[Entries supplied]
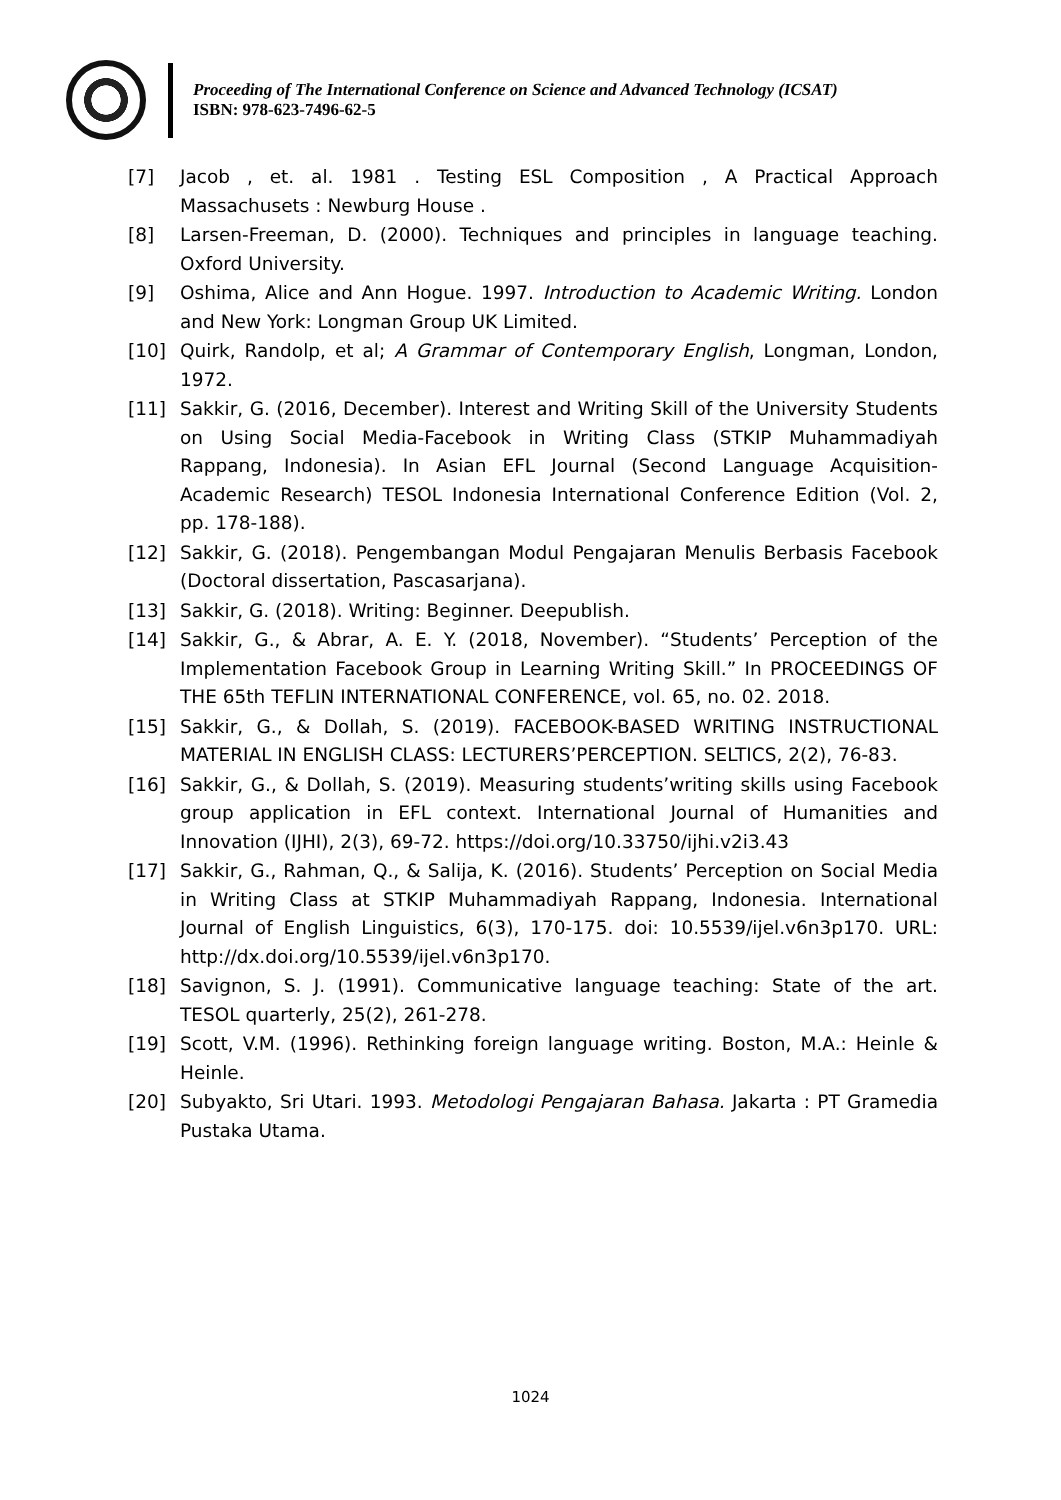Proceeding of The International Conference on Science and Advanced Technology (ICSAT)
ISBN: 978-623-7496-62-5
[7] Jacob , et. al. 1981 . Testing ESL Composition , A Practical Approach Massachusets : Newburg House .
[8] Larsen-Freeman, D. (2000). Techniques and principles in language teaching. Oxford University.
[9] Oshima, Alice and Ann Hogue. 1997. Introduction to Academic Writing. London and New York: Longman Group UK Limited.
[10] Quirk, Randolp, et al; A Grammar of Contemporary English, Longman, London, 1972.
[11] Sakkir, G. (2016, December). Interest and Writing Skill of the University Students on Using Social Media-Facebook in Writing Class (STKIP Muhammadiyah Rappang, Indonesia). In Asian EFL Journal (Second Language Acquisition-Academic Research) TESOL Indonesia International Conference Edition (Vol. 2, pp. 178-188).
[12] Sakkir, G. (2018). Pengembangan Modul Pengajaran Menulis Berbasis Facebook (Doctoral dissertation, Pascasarjana).
[13] Sakkir, G. (2018). Writing: Beginner. Deepublish.
[14] Sakkir, G., & Abrar, A. E. Y. (2018, November). “Students’ Perception of the Implementation Facebook Group in Learning Writing Skill.” In PROCEEDINGS OF THE 65th TEFLIN INTERNATIONAL CONFERENCE, vol. 65, no. 02. 2018.
[15] Sakkir, G., & Dollah, S. (2019). FACEBOOK-BASED WRITING INSTRUCTIONAL MATERIAL IN ENGLISH CLASS: LECTURERS’PERCEPTION. SELTICS, 2(2), 76-83.
[16] Sakkir, G., & Dollah, S. (2019). Measuring students’writing skills using Facebook group application in EFL context. International Journal of Humanities and Innovation (IJHI), 2(3), 69-72. https://doi.org/10.33750/ijhi.v2i3.43
[17] Sakkir, G., Rahman, Q., & Salija, K. (2016). Students’ Perception on Social Media in Writing Class at STKIP Muhammadiyah Rappang, Indonesia. International Journal of English Linguistics, 6(3), 170-175. doi: 10.5539/ijel.v6n3p170. URL: http://dx.doi.org/10.5539/ijel.v6n3p170.
[18] Savignon, S. J. (1991). Communicative language teaching: State of the art. TESOL quarterly, 25(2), 261-278.
[19] Scott, V.M. (1996). Rethinking foreign language writing. Boston, M.A.: Heinle & Heinle.
[20] Subyakto, Sri Utari. 1993. Metodologi Pengajaran Bahasa. Jakarta : PT Gramedia Pustaka Utama.
1024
[/Entries supplied]
> **Directions**
Please reproduce each line of the listing above exactly, skipping pictures.

> **Output for this exercise**
Proceeding of The International Conference on Science and Advanced Technology (ICSAT)
ISBN: 978-623-7496-62-5
[7] Jacob , et. al. 1981 . Testing ESL Composition , A Practical Approach Massachusets : Newburg House .
[8] Larsen-Freeman, D. (2000). Techniques and principles in language teaching. Oxford University.
[9] Oshima, Alice and Ann Hogue. 1997. Introduction to Academic Writing. London and New York: Longman Group UK Limited.
[10] Quirk, Randolp, et al; A Grammar of Contemporary English, Longman, London, 1972.
[11] Sakkir, G. (2016, December). Interest and Writing Skill of the University Students on Using Social Media-Facebook in Writing Class (STKIP Muhammadiyah Rappang, Indonesia). In Asian EFL Journal (Second Language Acquisition-Academic Research) TESOL Indonesia International Conference Edition (Vol. 2, pp. 178-188).
[12] Sakkir, G. (2018). Pengembangan Modul Pengajaran Menulis Berbasis Facebook (Doctoral dissertation, Pascasarjana).
[13] Sakkir, G. (2018). Writing: Beginner. Deepublish.
[14] Sakkir, G., & Abrar, A. E. Y. (2018, November). “Students’ Perception of the Implementation Facebook Group in Learning Writing Skill.” In PROCEEDINGS OF THE 65th TEFLIN INTERNATIONAL CONFERENCE, vol. 65, no. 02. 2018.
[15] Sakkir, G., & Dollah, S. (2019). FACEBOOK-BASED WRITING INSTRUCTIONAL MATERIAL IN ENGLISH CLASS: LECTURERS’PERCEPTION. SELTICS, 2(2), 76-83.
[16] Sakkir, G., & Dollah, S. (2019). Measuring students’writing skills using Facebook group application in EFL context. International Journal of Humanities and Innovation (IJHI), 2(3), 69-72. https://doi.org/10.33750/ijhi.v2i3.43
[17] Sakkir, G., Rahman, Q., & Salija, K. (2016). Students’ Perception on Social Media in Writing Class at STKIP Muhammadiyah Rappang, Indonesia. International Journal of English Linguistics, 6(3), 170-175. doi: 10.5539/ijel.v6n3p170. URL: http://dx.doi.org/10.5539/ijel.v6n3p170.
[18] Savignon, S. J. (1991). Communicative language teaching: State of the art. TESOL quarterly, 25(2), 261-278.
[19] Scott, V.M. (1996). Rethinking foreign language writing. Boston, M.A.: Heinle & Heinle.
[20] Subyakto, Sri Utari. 1993. Metodologi Pengajaran Bahasa. Jakarta : PT Gramedia Pustaka Utama.
1024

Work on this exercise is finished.